Great benefits and career advancement opportunities. Flexible hours when needed. Good work-life balance. Team members that believe in the credit union’s mission of “improving the ongoing economic well-being of our members.”
— Current Employee, Indeed.com
This credit union had multiple positive employer reviews with a wide range of comments about positive culture, labor-friendly pay practices, and more. The only con this reviewer cited was the inability to work at home. But it sounds like the credit union provides such a great environment in which to work that employees don’t really care.
I recently closed my account at one of the big banks and opened one at [credit union], and I couldn’t be happier! I never have to wait in line, the employees are friendly and helpful, and the few fees they do charge are much more reasonable ($25 overdraft fee versus $37 with Wells Fargo). Most importantly, they make me feel like a valued customer.
— Tertia D., Yelp.com
Making members feels valued should be baked in to the DNA of every member-owned financial cooperative. In this case, something as simple as an overdraft fee has validated the credit union difference with a new member. That said, there were a number of reviews for this credit union that complained about the service. On the surface, some of those complaints seemed valid and others not so much. Of note, the credit union responded to many of the reviews. That’s great. What’s not so great is that the replies seemed to be generated by an AI bot that changed the language only slightly and in mechanical-sounding ways that barely, if at all, addressed the specific situation. People can spot that easily, more so every day. Responding to replies is a social media best practice, but make that outreach authentic.

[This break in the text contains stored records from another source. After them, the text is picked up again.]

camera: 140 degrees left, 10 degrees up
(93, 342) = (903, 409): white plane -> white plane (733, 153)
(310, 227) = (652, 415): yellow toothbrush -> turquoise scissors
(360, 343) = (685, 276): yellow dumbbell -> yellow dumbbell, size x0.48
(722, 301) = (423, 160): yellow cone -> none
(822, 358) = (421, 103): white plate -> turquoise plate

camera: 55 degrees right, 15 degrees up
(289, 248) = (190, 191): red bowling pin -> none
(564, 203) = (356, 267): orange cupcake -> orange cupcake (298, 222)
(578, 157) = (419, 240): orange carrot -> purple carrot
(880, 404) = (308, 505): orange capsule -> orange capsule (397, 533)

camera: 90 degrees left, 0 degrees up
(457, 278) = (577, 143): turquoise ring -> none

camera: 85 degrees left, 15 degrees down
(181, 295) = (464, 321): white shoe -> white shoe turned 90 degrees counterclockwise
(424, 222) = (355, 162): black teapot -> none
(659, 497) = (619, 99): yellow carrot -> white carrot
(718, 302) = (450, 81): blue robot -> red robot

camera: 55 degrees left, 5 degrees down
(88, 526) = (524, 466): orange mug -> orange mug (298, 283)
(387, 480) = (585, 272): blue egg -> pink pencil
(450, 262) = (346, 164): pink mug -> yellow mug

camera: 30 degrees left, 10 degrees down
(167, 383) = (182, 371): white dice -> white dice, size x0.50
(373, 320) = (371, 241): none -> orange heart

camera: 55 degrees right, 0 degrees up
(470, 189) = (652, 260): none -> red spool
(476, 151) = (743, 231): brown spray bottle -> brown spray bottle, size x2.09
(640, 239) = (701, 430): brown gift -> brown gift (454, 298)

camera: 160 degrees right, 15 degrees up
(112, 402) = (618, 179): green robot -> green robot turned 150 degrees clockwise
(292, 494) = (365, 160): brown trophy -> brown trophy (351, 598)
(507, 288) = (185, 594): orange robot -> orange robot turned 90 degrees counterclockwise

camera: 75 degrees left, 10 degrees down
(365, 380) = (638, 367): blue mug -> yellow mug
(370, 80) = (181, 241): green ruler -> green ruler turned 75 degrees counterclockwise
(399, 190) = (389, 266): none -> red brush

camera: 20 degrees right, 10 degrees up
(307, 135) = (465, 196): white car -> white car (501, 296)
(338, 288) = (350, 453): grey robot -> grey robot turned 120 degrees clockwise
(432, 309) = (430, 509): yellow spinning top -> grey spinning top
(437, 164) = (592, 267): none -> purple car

Pay is actually above most banking jobs, no sales requirements, low pressure, unbelievable tuition reimbursement, you can even have school completely paid for. The cons: Nowhere to go career wise. With it being such a small company, most of the higher paying and more career-driven positions are filled with long-time employees and are rarely open. Promotions will be given based on who you know. I interviewed for three different positions and was passed on all three for internal candidates in each department. Also had positions in my department filled without even knowing they existed. Management says they want to empower their employees, but employees who give their time and effort in the job rarely get anywhere without sucking up or being good friends with the people who are hiring.
— Current Employee, Glassdoor.com
There were a lot of good things reviewers noted about working at this credit union; however, “friends promoting friends” was cited several times. The credit union seems aware of its reputation because it responded to several of the complaints with what seemed to be reasonable explanations. A positive, proactive approach applied to internal promotion practices, including increasing transparency about open positions, can help a credit union avoid or change negative perceptions about internal mobility.